Nope. Cortex-X4 is not a big core design, though you are right that at the time of its launch in 2023 the Arm company was not offering bigger cores yet.

The cores designed now by the Arm company for non-embedded applications are distributed into 4 sizes, of which the smaller 2 sizes correspond to what were the original "big and little sizes", but what was originally the big size has been continued into what are now medium-to-small cores, and the last such core before the rebranding was Cortex-A725.

Cortex-X4 is of the second size, medium-to-large. Cortex-X925 was the last big core design before Arm changed the branding this year, so several recent smartphones use Cortex-X925 as the big core, Cortex-X4 as the medium-sized core and Cortex-A725 as the small cores, omitting the smallest Cortex-A520 cores.

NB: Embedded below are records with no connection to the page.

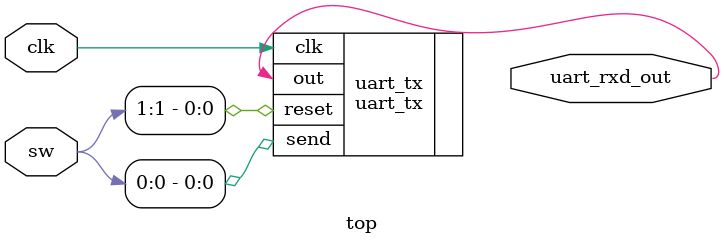
<source format=v>
/*
Copyright 2020 The Moss Authors.

Licensed under the Apache License, Version 2.0 (the "License");
you may not use this file except in compliance with the License.
You may obtain a copy of the License at

    http://www.apache.org/licenses/LICENSE-2.0

Unless required by applicable law or agreed to in writing, software
distributed under the License is distributed on an "AS IS" BASIS,
WITHOUT WARRANTIES OR CONDITIONS OF ANY KIND, either express or implied.
See the License for the specific language governing permissions and
limitations under the License.
*/

// timescale is formatted as <time_unit> / <time_precision>
`timescale 1ns / 1ps

module top(
    input clk,
    input [1:0]sw,
    output uart_rxd_out
    );

    uart_tx uart_tx(.clk(clk), .send(sw[0]), .reset(sw[1]), .out(uart_rxd_out));

endmodule

</source>
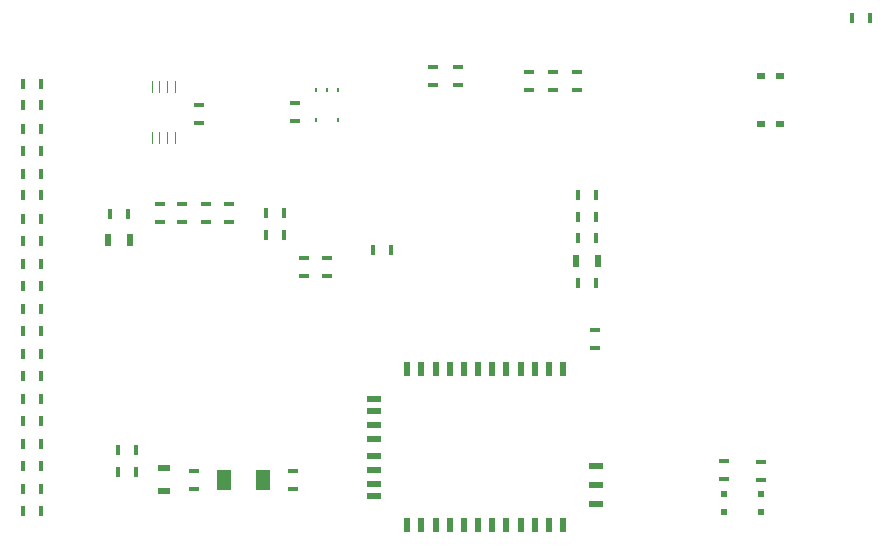
<source format=gtp>
G04 (created by PCBNEW (2013-05-31 BZR 4019)-stable) date 9/9/2013 2:24:19 PM*
%MOIN*%
G04 Gerber Fmt 3.4, Leading zero omitted, Abs format*
%FSLAX34Y34*%
G01*
G70*
G90*
G04 APERTURE LIST*
%ADD10C,0.00590551*%
%ADD11R,0.0194X0.0509*%
%ADD12R,0.0509X0.0194*%
%ADD13R,0.043X0.023*%
%ADD14R,0.008X0.018*%
%ADD15R,0.023X0.043*%
%ADD16R,0.013X0.033*%
%ADD17R,0.033X0.013*%
%ADD18R,0.003X0.038*%
%ADD19R,0.048X0.068*%
%ADD20R,0.0273701X0.0234331*%
%ADD21R,0.0194X0.0194*%
G04 APERTURE END LIST*
G54D10*
G54D11*
X-6452Y-12027D03*
X-6925Y-12027D03*
X-7397Y-12027D03*
X-7869Y-12027D03*
X-8342Y-12027D03*
X-8814Y-12027D03*
X-9286Y-12027D03*
X-9758Y-12027D03*
X-10231Y-12027D03*
X-10703Y-12027D03*
X-11175Y-12027D03*
X-11648Y-12027D03*
X-11648Y-17223D03*
X-11175Y-17223D03*
X-10703Y-17223D03*
X-10231Y-17223D03*
X-9758Y-17223D03*
X-9286Y-17223D03*
X-8814Y-17223D03*
X-8342Y-17223D03*
X-7869Y-17223D03*
X-7397Y-17223D03*
X-6925Y-17223D03*
X-6452Y-17223D03*
G54D12*
X-5350Y-16514D03*
X-5350Y-15884D03*
X-5350Y-15254D03*
X-12750Y-15845D03*
X-12750Y-13405D03*
X-12750Y-13003D03*
X-12750Y-13877D03*
X-12750Y-14350D03*
X-12750Y-14900D03*
X-12750Y-15373D03*
X-12750Y-16247D03*
G54D13*
X-19750Y-16075D03*
X-19750Y-15325D03*
G54D14*
X-13950Y-2725D03*
X-14700Y-2725D03*
X-13950Y-3725D03*
X-14325Y-2725D03*
X-14700Y-3725D03*
G54D15*
X-21625Y-7700D03*
X-20875Y-7700D03*
G54D16*
X-24450Y-16000D03*
X-23850Y-16000D03*
X-24450Y-5500D03*
X-23850Y-5500D03*
X-24450Y-14500D03*
X-23850Y-14500D03*
X-24450Y-13000D03*
X-23850Y-13000D03*
X-24450Y-11500D03*
X-23850Y-11500D03*
X-24450Y-10000D03*
X-23850Y-10000D03*
X-24450Y-8500D03*
X-23850Y-8500D03*
X-24450Y-7000D03*
X-23850Y-7000D03*
X-23850Y-12250D03*
X-24450Y-12250D03*
G54D17*
X-14325Y-8900D03*
X-14325Y-8300D03*
G54D16*
X-24450Y-4000D03*
X-23850Y-4000D03*
X-24450Y-2500D03*
X-23850Y-2500D03*
X-24450Y-4750D03*
X-23850Y-4750D03*
X-5950Y-9150D03*
X-5350Y-9150D03*
X-5950Y-6950D03*
X-5350Y-6950D03*
G54D17*
X-6775Y-2700D03*
X-6775Y-2100D03*
G54D16*
X-23850Y-16750D03*
X-24450Y-16750D03*
G54D17*
X-7575Y-2700D03*
X-7575Y-2100D03*
X-5400Y-10700D03*
X-5400Y-11300D03*
G54D16*
X3175Y-300D03*
X3775Y-300D03*
X-16350Y-6800D03*
X-15750Y-6800D03*
G54D17*
X-9950Y-2550D03*
X-9950Y-1950D03*
X-10800Y-2550D03*
X-10800Y-1950D03*
X-18750Y-15400D03*
X-18750Y-16000D03*
X-17600Y-7100D03*
X-17600Y-6500D03*
X-18350Y-7100D03*
X-18350Y-6500D03*
G54D16*
X-16350Y-7550D03*
X-15750Y-7550D03*
X-23850Y-15250D03*
X-24450Y-15250D03*
G54D17*
X-15075Y-8900D03*
X-15075Y-8300D03*
X-19150Y-7100D03*
X-19150Y-6500D03*
X-19900Y-7100D03*
X-19900Y-6500D03*
G54D16*
X-23850Y-13750D03*
X-24450Y-13750D03*
X-23850Y-10750D03*
X-24450Y-10750D03*
X-23850Y-9250D03*
X-24450Y-9250D03*
X-23850Y-7750D03*
X-24450Y-7750D03*
X-23850Y-6200D03*
X-24450Y-6200D03*
X-23850Y-3200D03*
X-24450Y-3200D03*
G54D17*
X-18600Y-3800D03*
X-18600Y-3200D03*
G54D16*
X-5350Y-6225D03*
X-5950Y-6225D03*
G54D17*
X-6000Y-2100D03*
X-6000Y-2700D03*
G54D16*
X-12775Y-8050D03*
X-12175Y-8050D03*
X-20700Y-15450D03*
X-21300Y-15450D03*
X-20700Y-14700D03*
X-21300Y-14700D03*
G54D18*
X-19366Y-2600D03*
X-19622Y-2600D03*
X-19878Y-2600D03*
X-20134Y-2600D03*
X-20134Y-4300D03*
X-19878Y-4300D03*
X-19622Y-4300D03*
X-19366Y-4300D03*
G54D17*
X-15400Y-3750D03*
X-15400Y-3150D03*
X-15450Y-15400D03*
X-15450Y-16000D03*
G54D16*
X-20950Y-6850D03*
X-21550Y-6850D03*
X-5950Y-7650D03*
X-5350Y-7650D03*
G54D15*
X-6025Y-8400D03*
X-5275Y-8400D03*
G54D19*
X-17750Y-15700D03*
X-16450Y-15700D03*
G54D20*
X761Y-2242D03*
X131Y-2242D03*
X761Y-3857D03*
X131Y-3857D03*
G54D17*
X-1100Y-15675D03*
X-1100Y-15075D03*
X150Y-15700D03*
X150Y-15100D03*
G54D21*
X-1100Y-16770D03*
X-1100Y-16180D03*
X150Y-16770D03*
X150Y-16180D03*
M02*

</source>
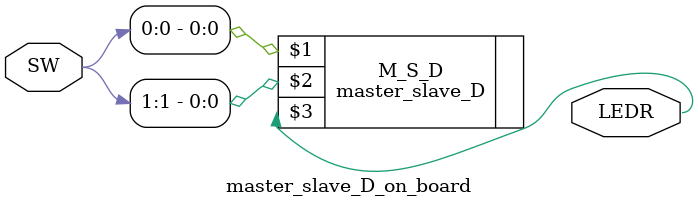
<source format=v>
module master_slave_D_on_board(input [1:0] SW, 
				output [0:0] LEDR);
				
		master_slave_D M_S_D(SW[0], SW[1], LEDR[0]);
		
endmodule

</source>
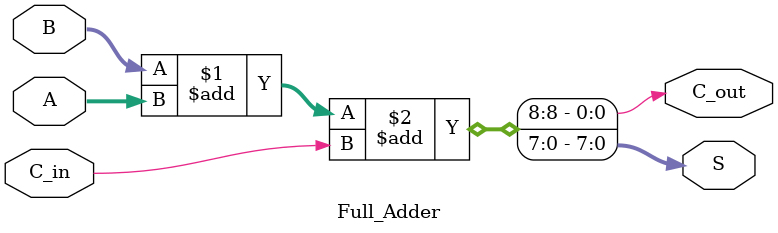
<source format=v>
module Full_Adder (A, B, S, C_in, C_out);
	parameter n = 8;
	
	input [n-1:0] A, B;
	input C_in;
	output [n-1:0] S;
	output C_out;
	
	assign {C_out, S} = B + A + C_in;

endmodule
</source>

Cortex-X4 and Intel Skymont have exactly the same size, 1.7 square millimeter with 1 MB L2 cache memory (in Dimensity 9400 and Lunar Lake). This is about a third of the area of a big core like an Intel P-core and less than a half of the area of a Zen 5 compact core (but AMD uses an older less dense CMOS process; had AMD also used a "3 nm" process the area ratio would not have been so great, and Zen 5 has a double throughput for array operations).

Moreover, Neoverse V3/Cortex-X4 and Intel Skymont/Darkmont have approximately the same number of execution units of each kind in their backends. Only their frontends are very different, which is caused by the different ISAs that must be decoded, Aarch64 vs. x86-64.

The last Arm big core before rebranding, Cortex-X925, was totally unsuitable as a server core, as it had very poor performance per area, having a double area in comparison with Cortex-X4, but a performance greater by only a few tens percent at most. Therefore the performance per socket of a server CPU would have been much lower than that of a Graviton5, had it been implemented with Cortex-X925, due to the much lower number of cores per socket that could have been achieved.

Cortex-X4 was launched in 2023 and it was the big core of the 2024 flagship smartphones, then it has become the medium core of the 2025 flagship smartphones. Its server variant, Neoverse V3, has been launched in 2024 and it has been deployed in products only this year, first by NVIDIA (in Orin) and now by AWS.

It is not at all an obsolete core. As I have said, Intel will have only next year a server CPU with E-cores as good as Cortex-X4. We do not know yet any real numbers about the newly announced Arm cores that have replaced Cortex-A520, Cortex-A725, Cortex-X4 and Cortex-X925, so we do not know if they are really significantly better. The numbers used by Arm in presentations cannot be verified independently and usually when the performance is measured much later in actual products it does not match the optimistic predictions.

The new generation of cores might be measurably better only for computational applications, because they now include matrix execution units, but their first implementation may be not optimal yet, as it happened in the past with the first implementation of SVE, when the new cores had worse energy efficiency than the previous generation (which was corrected by improved implementations later).